Pollution Select is a feature selection algorithm method based on ideas from boruta and other iterative selection methods. It finds features that consistently achieve a desired performance criteria and are more important than random noise in monte carlo cross-validation.
- As input, Pollution Select receives a model, a performance evaluation function and a threshold.
- For n_iters:
- Generate k+2 polluted features by selecting k random features, shuffling them to decorrelate with the target, and additionally creating two noisy features by drawing from distributions
- Train the model on a polluted training set with d + k + 2 features and checks that the desired performance threshold is met on the test set (else skip iteration)

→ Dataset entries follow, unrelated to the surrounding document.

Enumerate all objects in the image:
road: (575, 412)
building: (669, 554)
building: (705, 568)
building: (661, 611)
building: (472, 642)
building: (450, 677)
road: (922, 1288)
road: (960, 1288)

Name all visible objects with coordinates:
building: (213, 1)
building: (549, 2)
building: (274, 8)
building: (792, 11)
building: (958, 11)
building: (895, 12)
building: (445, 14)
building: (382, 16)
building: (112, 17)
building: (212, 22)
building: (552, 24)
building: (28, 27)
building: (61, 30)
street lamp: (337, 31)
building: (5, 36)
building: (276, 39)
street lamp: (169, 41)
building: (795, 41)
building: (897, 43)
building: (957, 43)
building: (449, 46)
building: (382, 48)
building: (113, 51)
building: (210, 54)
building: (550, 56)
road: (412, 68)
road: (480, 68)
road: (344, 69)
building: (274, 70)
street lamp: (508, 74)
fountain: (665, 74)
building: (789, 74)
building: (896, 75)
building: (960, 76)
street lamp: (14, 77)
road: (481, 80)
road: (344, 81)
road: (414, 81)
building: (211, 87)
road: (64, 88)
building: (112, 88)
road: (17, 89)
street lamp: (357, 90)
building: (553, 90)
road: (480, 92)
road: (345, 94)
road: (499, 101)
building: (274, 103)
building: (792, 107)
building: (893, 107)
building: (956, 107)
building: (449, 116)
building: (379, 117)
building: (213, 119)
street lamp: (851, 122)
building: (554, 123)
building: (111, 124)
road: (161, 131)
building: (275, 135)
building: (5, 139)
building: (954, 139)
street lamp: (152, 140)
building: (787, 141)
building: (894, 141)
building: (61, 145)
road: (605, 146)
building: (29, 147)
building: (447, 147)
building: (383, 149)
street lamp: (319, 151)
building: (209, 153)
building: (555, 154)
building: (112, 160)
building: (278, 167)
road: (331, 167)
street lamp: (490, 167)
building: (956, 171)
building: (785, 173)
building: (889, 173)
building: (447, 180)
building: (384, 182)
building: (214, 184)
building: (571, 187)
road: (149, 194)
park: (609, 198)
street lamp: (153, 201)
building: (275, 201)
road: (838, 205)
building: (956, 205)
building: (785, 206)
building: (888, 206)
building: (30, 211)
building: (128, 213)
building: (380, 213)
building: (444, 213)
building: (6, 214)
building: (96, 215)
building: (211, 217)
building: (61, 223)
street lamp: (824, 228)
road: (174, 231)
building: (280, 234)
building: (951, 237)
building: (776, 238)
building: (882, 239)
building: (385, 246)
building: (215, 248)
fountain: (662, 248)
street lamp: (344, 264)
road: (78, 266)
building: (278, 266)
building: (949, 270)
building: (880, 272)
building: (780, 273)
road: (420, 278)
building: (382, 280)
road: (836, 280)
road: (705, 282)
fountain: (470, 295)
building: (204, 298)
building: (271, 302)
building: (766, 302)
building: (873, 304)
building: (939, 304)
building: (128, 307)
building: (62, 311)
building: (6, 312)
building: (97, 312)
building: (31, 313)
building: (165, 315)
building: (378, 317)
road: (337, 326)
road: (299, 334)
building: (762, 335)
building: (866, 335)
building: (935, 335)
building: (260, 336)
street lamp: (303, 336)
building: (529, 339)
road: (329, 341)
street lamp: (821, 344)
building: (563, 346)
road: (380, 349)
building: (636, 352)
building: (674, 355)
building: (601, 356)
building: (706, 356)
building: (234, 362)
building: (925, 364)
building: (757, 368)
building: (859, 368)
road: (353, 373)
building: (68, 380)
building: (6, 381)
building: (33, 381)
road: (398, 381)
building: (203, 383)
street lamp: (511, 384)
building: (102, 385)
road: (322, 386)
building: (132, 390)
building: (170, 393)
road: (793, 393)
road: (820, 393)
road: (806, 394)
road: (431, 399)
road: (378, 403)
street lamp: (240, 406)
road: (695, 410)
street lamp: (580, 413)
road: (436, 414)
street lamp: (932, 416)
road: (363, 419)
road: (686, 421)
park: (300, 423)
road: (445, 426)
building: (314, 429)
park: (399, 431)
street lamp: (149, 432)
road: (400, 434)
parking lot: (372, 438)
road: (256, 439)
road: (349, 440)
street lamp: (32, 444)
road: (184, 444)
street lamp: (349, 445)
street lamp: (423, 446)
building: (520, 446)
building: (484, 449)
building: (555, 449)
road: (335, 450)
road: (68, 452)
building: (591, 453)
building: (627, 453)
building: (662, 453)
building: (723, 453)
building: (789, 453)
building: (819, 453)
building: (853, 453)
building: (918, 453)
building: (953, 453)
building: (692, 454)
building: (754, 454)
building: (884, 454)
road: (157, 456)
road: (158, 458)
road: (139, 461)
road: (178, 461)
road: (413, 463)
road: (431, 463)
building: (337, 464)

- Compare the importance of each original feature to every polluted feature. Assigns each feature a score of 1 for the iteration if its importance is greater than every noisy feature
- Update the overall importance of each feature as cumulative_score / n_iterations
The simplest way to install right now is to clone this repo and then do a local install:
git clone https://github.com/ZainNasrullah/feature-selection-experiments.git
cd feature-selection-experiments
pip install .
Simple example without dropping any features:
import numpy as np
from sklearn.datasets import load_iris
from sklearn.ensemble import RandomForestClassifier
from pollution_select import PollutionSelect
iris = load_iris()
X = iris.data
y = iris.target
X_noise = np.concatenate(
(np.random.rand(150, 1), X, np.random.rand(150, 1)), axis=1
)
def acc(y, preds):
return np.mean(y == preds)
selector = PollutionSelect(
RandomForestClassifier(),
performance_function=acc,
performance_threshold=0.7,
)
X_transform = selector.fit_transform(X_noise, y)
print(selector.feature_importances_)
More complex example with feature dropping:
import numpy as np
from sklearn.datasets import make_classification
from sklearn.ensemble import RandomForestClassifier
from pollution_select import PollutionSelect
X, y = make_classification(
n_samples=1000, n_features=20, n_informative=10, n_redundant=5
)
def acc(y, preds):
return np.mean(y == preds)
selector = PollutionSelect(
RandomForestClassifier(),
n_iter=100,
pollute_type="random_k",
drop_features=True,
performance_threshold=0.7,
performance_function=acc,
min_features=4,
)
selector.fit(X, y)
print(selector.retained_features_)
print(selector.dropped_features_)
print(selector.feature_importances_)
selector.plot_test_scores_by_iters()
selector.plot_test_scores_by_n_features()